**Written task**
Look through the records below for the line with "[679,236,685,253] [ -> (507, 538) none". Return that line and each one after it up to and including the line with "(349, 238) none", exactly.

**Excerpts from a dataset**
=== Section Start ===
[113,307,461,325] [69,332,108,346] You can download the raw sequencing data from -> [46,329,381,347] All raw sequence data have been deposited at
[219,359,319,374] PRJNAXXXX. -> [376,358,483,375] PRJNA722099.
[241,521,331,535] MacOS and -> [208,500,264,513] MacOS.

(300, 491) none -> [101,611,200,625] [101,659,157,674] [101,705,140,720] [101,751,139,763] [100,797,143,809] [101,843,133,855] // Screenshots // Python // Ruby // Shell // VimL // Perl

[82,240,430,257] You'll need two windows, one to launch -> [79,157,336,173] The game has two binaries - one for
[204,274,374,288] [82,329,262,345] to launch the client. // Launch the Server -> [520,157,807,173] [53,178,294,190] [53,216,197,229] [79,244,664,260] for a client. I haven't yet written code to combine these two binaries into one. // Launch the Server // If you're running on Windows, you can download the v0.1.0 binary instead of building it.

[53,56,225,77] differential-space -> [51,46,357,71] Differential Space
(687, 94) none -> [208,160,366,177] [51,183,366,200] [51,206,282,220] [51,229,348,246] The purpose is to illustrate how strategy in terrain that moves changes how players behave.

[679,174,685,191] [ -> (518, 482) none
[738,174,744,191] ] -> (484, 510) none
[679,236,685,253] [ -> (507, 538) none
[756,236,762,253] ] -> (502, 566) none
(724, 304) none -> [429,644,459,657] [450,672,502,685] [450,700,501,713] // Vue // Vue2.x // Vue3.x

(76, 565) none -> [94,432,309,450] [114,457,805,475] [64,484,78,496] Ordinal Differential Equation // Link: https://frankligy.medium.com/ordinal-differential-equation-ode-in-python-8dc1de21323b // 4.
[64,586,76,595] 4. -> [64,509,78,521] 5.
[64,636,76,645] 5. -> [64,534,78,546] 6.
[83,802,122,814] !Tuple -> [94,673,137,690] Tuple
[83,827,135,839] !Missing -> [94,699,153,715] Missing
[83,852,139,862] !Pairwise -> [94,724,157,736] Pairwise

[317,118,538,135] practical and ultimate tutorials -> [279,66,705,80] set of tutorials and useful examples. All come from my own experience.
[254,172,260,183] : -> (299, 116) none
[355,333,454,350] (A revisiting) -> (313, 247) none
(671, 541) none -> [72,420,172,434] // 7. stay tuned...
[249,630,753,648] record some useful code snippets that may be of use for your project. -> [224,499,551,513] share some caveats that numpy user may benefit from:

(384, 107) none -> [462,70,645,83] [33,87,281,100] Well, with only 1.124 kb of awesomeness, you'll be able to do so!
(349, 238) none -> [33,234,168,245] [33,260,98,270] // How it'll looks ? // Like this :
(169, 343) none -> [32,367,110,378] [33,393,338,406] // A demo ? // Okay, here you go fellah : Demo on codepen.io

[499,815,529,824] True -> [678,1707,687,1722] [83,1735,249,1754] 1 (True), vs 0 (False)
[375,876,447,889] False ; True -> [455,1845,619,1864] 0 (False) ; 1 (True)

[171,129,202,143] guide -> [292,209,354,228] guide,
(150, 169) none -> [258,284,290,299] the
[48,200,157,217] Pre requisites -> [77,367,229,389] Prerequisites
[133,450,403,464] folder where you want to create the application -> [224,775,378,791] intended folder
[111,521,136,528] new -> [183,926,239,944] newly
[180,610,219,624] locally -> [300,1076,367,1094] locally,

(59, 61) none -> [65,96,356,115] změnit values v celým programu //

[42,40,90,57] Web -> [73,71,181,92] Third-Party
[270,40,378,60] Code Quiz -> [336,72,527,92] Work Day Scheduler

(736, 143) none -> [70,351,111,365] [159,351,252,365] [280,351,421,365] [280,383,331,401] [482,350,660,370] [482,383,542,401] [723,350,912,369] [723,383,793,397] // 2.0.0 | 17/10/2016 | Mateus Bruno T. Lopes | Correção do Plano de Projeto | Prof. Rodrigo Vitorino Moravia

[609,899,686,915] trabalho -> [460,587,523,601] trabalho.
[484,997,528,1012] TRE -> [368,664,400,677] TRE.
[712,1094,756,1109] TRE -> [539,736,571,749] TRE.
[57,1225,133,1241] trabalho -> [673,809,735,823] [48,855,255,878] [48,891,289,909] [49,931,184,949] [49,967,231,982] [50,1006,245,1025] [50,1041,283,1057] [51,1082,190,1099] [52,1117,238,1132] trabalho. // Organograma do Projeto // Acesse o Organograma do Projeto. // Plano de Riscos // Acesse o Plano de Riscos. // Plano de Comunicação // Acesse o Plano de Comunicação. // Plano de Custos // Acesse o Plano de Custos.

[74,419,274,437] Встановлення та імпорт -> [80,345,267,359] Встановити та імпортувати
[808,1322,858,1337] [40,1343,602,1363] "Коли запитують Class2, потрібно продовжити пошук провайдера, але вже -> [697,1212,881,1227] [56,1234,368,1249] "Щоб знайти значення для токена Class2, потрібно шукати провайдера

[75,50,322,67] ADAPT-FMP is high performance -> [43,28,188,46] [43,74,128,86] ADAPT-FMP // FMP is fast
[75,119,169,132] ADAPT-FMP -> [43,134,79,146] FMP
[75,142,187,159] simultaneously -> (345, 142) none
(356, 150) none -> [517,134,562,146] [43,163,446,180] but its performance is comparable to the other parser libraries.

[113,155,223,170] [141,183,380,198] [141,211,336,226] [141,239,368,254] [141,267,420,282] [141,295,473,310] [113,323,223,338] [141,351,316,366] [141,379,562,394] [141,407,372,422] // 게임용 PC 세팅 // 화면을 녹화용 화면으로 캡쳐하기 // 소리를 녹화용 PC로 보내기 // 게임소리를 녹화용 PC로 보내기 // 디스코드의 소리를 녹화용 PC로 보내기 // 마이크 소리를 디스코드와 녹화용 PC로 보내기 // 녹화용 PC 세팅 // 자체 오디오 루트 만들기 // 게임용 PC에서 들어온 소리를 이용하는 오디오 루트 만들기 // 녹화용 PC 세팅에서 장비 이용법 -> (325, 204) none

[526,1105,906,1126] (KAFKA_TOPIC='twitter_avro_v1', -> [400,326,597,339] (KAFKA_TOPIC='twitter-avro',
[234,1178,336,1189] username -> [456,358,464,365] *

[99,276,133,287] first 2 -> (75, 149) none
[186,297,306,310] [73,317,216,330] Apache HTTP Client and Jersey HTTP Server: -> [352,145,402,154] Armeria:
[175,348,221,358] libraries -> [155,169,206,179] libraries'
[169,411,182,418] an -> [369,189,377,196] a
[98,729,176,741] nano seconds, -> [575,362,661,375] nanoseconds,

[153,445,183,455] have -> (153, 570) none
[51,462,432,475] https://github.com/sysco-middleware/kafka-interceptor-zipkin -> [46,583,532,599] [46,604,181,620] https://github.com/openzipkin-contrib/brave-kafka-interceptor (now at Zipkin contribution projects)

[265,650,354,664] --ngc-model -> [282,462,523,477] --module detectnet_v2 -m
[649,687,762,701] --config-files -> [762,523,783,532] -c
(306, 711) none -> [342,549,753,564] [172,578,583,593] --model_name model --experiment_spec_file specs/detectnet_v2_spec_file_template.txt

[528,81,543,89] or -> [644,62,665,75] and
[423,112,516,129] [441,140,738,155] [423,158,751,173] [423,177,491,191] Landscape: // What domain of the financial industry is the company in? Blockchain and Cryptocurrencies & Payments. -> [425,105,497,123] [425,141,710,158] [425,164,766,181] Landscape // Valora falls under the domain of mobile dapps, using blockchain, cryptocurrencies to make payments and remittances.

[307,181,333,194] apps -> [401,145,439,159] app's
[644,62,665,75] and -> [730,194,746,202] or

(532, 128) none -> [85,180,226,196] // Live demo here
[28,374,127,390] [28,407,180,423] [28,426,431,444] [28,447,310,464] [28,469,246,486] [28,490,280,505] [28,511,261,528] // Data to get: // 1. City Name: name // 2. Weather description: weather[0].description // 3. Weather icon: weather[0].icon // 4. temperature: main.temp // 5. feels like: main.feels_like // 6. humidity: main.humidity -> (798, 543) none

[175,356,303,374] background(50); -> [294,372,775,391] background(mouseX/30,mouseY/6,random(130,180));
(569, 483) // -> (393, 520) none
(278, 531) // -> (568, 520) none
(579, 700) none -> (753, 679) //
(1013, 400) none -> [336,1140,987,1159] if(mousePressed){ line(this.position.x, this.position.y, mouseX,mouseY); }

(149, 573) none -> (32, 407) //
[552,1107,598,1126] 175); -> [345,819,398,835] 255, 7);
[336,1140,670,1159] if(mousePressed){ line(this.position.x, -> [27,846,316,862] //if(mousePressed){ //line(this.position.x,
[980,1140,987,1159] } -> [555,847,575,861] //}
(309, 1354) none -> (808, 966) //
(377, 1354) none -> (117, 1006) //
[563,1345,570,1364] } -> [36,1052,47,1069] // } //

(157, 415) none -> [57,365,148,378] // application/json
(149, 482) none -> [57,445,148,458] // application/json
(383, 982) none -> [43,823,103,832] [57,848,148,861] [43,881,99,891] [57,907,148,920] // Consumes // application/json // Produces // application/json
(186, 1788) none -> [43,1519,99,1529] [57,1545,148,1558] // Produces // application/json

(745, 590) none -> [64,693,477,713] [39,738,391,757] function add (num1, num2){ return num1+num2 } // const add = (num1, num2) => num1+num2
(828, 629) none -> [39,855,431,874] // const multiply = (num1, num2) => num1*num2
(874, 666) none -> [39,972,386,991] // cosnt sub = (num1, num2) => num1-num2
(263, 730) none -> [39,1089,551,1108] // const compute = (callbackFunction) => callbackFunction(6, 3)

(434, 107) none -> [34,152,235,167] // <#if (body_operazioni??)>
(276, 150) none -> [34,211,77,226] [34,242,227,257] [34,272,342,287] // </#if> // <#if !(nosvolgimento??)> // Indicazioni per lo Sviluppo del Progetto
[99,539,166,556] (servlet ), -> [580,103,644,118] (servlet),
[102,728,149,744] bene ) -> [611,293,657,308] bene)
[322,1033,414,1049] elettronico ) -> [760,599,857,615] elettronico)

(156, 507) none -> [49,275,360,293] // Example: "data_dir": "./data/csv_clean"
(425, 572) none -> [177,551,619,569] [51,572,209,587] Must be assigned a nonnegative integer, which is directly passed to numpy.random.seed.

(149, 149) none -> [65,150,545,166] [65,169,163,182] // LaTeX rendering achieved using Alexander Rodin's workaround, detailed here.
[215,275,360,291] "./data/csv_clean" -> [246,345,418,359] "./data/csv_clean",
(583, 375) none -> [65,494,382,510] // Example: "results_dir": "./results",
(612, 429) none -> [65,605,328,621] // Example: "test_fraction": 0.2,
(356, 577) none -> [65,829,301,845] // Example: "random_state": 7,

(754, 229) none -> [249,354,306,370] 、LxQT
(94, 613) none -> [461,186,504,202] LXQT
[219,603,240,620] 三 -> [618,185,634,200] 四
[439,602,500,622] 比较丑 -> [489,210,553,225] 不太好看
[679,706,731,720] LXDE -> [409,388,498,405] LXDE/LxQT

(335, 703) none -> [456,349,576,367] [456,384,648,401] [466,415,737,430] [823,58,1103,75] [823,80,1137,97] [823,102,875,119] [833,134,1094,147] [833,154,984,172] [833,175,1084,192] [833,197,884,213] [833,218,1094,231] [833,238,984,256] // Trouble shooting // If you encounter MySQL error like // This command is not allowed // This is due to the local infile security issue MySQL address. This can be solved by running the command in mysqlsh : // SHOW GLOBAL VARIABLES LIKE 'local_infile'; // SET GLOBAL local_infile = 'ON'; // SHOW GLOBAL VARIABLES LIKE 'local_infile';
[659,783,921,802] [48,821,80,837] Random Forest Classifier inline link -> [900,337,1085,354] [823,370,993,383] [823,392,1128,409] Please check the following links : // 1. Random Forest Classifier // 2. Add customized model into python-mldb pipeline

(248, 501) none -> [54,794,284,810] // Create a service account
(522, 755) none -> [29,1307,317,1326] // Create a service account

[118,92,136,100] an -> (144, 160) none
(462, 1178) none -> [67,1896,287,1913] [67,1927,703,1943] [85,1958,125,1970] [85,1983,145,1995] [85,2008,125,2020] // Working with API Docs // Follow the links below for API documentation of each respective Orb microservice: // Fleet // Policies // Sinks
=== Section End ===
**Task answer**
[679,236,685,253] [ -> (507, 538) none
[756,236,762,253] ] -> (502, 566) none
(724, 304) none -> [429,644,459,657] [450,672,502,685] [450,700,501,713] // Vue // Vue2.x // Vue3.x

(76, 565) none -> [94,432,309,450] [114,457,805,475] [64,484,78,496] Ordinal Differential Equation // Link: https://frankligy.medium.com/ordinal-differential-equation-ode-in-python-8dc1de21323b // 4.
[64,586,76,595] 4. -> [64,509,78,521] 5.
[64,636,76,645] 5. -> [64,534,78,546] 6.
[83,802,122,814] !Tuple -> [94,673,137,690] Tuple
[83,827,135,839] !Missing -> [94,699,153,715] Missing
[83,852,139,862] !Pairwise -> [94,724,157,736] Pairwise

[317,118,538,135] practical and ultimate tutorials -> [279,66,705,80] set of tutorials and useful examples. All come from my own experience.
[254,172,260,183] : -> (299, 116) none
[355,333,454,350] (A revisiting) -> (313, 247) none
(671, 541) none -> [72,420,172,434] // 7. stay tuned...
[249,630,753,648] record some useful code snippets that may be of use for your project. -> [224,499,551,513] share some caveats that numpy user may benefit from:

(384, 107) none -> [462,70,645,83] [33,87,281,100] Well, with only 1.124 kb of awesomeness, you'll be able to do so!
(349, 238) none -> [33,234,168,245] [33,260,98,270] // How it'll looks ? // Like this :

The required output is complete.